Table of Contents
What is the need of hydrocracking?
A hydrocracking unit, or hydrocracker, takes gas oil, which is heavier and has a higher boiling range than distillate fuel oil, and cracks the heavy molecules into distillate and gasoline in the presence of hydrogen and a catalyst. …
What is the hydrocracking process?
Hydrocracking is a process to convert larger hydrocarbon molecules into smaller molecules under high hydrogen pressure and elevated temperature. It is commonly applied to upgrade the heavier fractions of the crude oils to produce higher value transportation fuels.
Why is hydrocracking more effective than FCC?
In a refinery, the hydrocracker upgrades VGO through cracking while injecting hydrogen. This yields a high volume of high-quality diesel and kerosene product. This is in contrast to the FCC, which uses the same feed (VGO) but produces more and better-quality gasoline.
What’s the difference between hydrotreating and hydrocracking?
The key difference between hydrocracking and hydrotreating is that hydrocracking includes the conversion of high boiling constituents into low boiling constituents, whereas hydrotreating includes the removal of oxygen and other heteroatoms. Hydrocracking and hydrotreating are useful processes in petroleum oil refining.
What is the by product of hydrocracking?
The major products from hydrocracking are jet fuel and diesel, but low-sulfur naphtha fractions and LPG are also produced. All these products have a very low content of sulfur and other contaminants.
Is hydrocracking endothermic or exothermic?
Hydrocracking reactions are the main sources of hydrocarbons (C1, C2, C3 and C4). The reactions are highly exothermic and consume high amounts of hydrogen. Cracking results in the loss of the reformate yield.
How does a hydrotreater work?
During hydrotreating, crude oil cuts are selectively reacted with hydrogen in the presence of a catalyst at relatively high temperatures and moderate pressures. The process converts undesirable aromatics, olefins, nitrogen, metals, and organosulfur compounds into stabilized products.
What is hydrocracking catalyst?
Hydrocracking is replacing fluidised catalytic cracking as the refinery conversion process of choice. The performance of hydrocracking units is fundamentally dependent on the zeolite catalyst used to break down the heavier oil molecules.

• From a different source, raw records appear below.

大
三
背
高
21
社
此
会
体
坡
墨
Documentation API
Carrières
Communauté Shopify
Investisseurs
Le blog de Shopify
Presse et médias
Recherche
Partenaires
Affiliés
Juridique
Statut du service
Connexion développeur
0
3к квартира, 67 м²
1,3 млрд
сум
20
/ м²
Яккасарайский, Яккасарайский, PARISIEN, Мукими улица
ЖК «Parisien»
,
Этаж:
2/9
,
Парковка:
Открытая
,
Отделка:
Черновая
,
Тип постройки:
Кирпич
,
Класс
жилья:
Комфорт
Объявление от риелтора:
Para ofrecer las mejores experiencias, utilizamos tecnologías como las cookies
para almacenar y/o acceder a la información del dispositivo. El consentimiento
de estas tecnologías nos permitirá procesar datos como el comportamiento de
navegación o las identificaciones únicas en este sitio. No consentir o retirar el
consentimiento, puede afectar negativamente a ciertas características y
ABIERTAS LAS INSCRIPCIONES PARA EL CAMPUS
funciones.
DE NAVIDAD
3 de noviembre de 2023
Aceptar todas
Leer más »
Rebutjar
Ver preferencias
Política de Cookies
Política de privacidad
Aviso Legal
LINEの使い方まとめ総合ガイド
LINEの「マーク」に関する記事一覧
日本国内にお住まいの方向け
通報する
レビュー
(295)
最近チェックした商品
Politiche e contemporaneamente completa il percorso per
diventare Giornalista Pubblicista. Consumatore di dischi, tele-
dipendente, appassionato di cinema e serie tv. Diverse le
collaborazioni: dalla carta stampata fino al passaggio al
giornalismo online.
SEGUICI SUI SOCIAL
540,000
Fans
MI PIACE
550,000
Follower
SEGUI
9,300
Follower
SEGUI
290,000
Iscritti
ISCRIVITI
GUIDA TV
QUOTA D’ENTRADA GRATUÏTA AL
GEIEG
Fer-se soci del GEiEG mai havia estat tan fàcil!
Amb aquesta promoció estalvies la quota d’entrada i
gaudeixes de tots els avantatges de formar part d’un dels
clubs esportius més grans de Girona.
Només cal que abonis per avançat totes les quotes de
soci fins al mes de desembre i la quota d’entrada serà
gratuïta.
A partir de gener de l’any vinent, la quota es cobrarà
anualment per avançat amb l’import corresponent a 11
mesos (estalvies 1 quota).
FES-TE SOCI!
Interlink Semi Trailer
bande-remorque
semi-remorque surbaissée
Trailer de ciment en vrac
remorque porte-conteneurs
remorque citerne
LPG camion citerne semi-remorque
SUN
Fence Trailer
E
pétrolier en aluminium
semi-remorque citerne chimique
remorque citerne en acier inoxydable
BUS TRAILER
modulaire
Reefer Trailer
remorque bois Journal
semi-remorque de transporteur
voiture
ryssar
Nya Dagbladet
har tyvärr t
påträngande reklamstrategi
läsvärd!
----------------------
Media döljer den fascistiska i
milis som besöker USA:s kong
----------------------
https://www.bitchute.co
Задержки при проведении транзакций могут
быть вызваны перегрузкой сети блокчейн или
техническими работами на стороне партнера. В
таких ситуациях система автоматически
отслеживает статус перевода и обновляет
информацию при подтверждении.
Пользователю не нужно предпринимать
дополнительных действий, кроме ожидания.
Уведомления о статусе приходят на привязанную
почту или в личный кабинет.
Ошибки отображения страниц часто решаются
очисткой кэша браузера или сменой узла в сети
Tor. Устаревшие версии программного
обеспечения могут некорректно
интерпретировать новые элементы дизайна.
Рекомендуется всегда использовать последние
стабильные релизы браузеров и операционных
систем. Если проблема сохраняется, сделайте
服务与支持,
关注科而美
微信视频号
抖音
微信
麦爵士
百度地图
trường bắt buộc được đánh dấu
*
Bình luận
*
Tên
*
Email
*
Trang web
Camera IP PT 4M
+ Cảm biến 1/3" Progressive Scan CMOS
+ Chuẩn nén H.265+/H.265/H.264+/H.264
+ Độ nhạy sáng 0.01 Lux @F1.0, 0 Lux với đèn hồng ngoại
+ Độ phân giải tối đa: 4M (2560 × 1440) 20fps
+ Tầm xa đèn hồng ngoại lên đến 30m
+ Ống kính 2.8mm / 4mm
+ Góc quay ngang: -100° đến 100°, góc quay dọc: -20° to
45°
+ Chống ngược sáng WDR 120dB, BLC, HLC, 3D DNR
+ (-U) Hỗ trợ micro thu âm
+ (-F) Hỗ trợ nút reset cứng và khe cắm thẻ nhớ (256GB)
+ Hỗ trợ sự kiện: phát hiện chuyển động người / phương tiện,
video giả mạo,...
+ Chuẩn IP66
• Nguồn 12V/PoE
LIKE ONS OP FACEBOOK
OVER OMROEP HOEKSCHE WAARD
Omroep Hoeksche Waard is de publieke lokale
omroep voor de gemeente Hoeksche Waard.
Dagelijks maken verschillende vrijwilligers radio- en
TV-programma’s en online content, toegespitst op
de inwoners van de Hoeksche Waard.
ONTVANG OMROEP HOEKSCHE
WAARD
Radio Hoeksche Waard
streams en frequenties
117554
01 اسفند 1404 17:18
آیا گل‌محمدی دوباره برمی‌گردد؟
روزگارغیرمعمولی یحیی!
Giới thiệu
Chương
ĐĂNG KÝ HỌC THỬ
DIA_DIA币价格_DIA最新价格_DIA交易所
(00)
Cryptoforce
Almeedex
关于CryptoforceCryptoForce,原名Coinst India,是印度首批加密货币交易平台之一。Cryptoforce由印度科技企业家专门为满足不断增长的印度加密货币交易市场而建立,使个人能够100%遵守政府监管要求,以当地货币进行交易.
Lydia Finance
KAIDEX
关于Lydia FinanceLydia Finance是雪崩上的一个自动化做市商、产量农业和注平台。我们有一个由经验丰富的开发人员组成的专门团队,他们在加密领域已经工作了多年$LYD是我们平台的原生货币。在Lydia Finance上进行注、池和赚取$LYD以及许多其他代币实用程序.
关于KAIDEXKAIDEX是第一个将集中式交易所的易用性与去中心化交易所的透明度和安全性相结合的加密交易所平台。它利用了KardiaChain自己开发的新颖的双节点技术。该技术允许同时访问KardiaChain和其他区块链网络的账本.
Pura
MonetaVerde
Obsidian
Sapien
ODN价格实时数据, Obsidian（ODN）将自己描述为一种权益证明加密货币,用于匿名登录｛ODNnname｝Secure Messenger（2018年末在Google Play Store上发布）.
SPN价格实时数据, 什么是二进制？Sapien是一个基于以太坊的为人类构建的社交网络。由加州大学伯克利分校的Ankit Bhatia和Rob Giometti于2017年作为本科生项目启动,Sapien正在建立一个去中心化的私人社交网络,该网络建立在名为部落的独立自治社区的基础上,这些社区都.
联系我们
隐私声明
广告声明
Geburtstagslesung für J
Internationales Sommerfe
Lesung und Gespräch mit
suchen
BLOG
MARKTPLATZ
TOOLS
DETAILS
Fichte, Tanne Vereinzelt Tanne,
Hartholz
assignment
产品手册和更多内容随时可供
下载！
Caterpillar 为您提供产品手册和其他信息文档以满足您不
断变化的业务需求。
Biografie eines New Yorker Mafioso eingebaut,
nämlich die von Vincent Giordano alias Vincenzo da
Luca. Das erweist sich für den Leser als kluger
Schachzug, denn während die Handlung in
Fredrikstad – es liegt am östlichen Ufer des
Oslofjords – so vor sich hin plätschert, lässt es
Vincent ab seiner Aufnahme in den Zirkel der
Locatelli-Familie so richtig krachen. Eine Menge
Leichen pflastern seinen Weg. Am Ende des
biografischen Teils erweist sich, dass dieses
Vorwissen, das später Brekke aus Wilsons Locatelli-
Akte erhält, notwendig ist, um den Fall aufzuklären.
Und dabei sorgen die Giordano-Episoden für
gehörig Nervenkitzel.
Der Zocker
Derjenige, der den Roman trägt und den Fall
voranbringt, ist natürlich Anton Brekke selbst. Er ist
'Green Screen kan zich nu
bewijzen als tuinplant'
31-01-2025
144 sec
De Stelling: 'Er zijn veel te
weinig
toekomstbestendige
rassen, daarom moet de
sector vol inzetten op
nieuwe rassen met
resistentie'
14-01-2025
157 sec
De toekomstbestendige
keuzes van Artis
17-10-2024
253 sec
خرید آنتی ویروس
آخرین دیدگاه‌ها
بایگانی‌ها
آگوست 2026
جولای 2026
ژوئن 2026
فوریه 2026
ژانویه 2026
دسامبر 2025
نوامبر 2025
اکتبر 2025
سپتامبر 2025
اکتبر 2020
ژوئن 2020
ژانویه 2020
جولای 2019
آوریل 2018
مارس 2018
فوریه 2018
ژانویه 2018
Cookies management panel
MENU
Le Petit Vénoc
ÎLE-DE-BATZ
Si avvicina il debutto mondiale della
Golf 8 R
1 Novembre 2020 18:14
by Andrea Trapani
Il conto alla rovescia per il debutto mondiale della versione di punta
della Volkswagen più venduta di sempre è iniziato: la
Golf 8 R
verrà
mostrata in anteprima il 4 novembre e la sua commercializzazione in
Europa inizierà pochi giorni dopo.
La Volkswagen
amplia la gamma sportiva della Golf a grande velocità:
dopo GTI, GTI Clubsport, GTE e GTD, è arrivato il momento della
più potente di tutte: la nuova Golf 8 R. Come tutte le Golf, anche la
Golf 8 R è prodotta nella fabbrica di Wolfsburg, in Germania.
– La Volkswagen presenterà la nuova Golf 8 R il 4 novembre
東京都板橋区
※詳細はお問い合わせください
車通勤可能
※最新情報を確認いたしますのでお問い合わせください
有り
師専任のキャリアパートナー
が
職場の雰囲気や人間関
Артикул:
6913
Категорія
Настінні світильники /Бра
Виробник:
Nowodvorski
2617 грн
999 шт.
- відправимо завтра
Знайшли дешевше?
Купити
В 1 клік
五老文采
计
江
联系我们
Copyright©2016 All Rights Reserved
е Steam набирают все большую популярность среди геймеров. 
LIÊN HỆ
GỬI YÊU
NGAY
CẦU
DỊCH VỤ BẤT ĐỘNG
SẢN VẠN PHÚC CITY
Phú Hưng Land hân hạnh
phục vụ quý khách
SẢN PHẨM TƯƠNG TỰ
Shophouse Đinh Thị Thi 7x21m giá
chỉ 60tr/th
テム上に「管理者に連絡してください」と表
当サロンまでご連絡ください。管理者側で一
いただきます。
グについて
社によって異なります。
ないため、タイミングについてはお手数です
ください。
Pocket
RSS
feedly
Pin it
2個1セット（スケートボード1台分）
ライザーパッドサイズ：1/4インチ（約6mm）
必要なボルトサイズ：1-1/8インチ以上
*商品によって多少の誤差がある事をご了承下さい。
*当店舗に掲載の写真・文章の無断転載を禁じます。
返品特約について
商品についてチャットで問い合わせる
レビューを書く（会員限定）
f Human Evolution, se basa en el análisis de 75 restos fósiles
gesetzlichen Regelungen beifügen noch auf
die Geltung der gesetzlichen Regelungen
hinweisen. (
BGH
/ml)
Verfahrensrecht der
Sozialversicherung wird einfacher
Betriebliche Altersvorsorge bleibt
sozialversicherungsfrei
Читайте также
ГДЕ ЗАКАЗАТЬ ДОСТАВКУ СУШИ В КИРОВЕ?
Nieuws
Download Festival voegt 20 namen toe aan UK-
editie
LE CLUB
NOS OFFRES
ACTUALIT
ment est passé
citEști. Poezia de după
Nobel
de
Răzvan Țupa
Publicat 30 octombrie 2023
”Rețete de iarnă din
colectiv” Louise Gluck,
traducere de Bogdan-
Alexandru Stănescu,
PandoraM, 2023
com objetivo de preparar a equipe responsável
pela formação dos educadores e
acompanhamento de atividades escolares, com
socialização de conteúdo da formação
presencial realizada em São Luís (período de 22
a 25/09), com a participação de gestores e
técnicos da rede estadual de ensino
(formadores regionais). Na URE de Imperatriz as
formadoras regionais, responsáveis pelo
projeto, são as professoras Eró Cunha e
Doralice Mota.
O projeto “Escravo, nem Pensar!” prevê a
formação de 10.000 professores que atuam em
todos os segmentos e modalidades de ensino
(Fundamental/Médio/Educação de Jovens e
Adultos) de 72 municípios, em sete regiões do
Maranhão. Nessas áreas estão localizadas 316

Why is hydrocracking exothermic?
The aromatics rings themselves cannot be hydrocracked. They must first be saturated into naphthenes. Hydrocracking reactions release less heat because they are the sum of two reactions – the endothermic breaking of C–C bonds and the exothermic hydrogenation of the resulting olefins.
What are the primary differences between cracking and hydrocracking in a petroleum refinery?
The basis of catalytic cracking is carbon rejection, while hydrocracking is a hydrogen addition process. Catalyst cracking uses an acid catalyst, while hydrocracking uses a metal catalyst on acid support. Another differnce is that catalyst cracking is an endothermic process while hydrocracking is an exothermic process.
What is petroleum desulfurization?
Desulfurization is the process of removing sulfur from crude oil (or its fractions). It prevents contamination and also improves the efficiency of petroleum. Desulfurization removes elemental sulfur and its compounds from solids, liquids and gases.
Which reactor is used for hydrodesulfurization?
bed reactors
Hydrodesulphurization (HDS) of gasoils is conventionally carried out in the petroleum industry in co-current trickle bed reactors.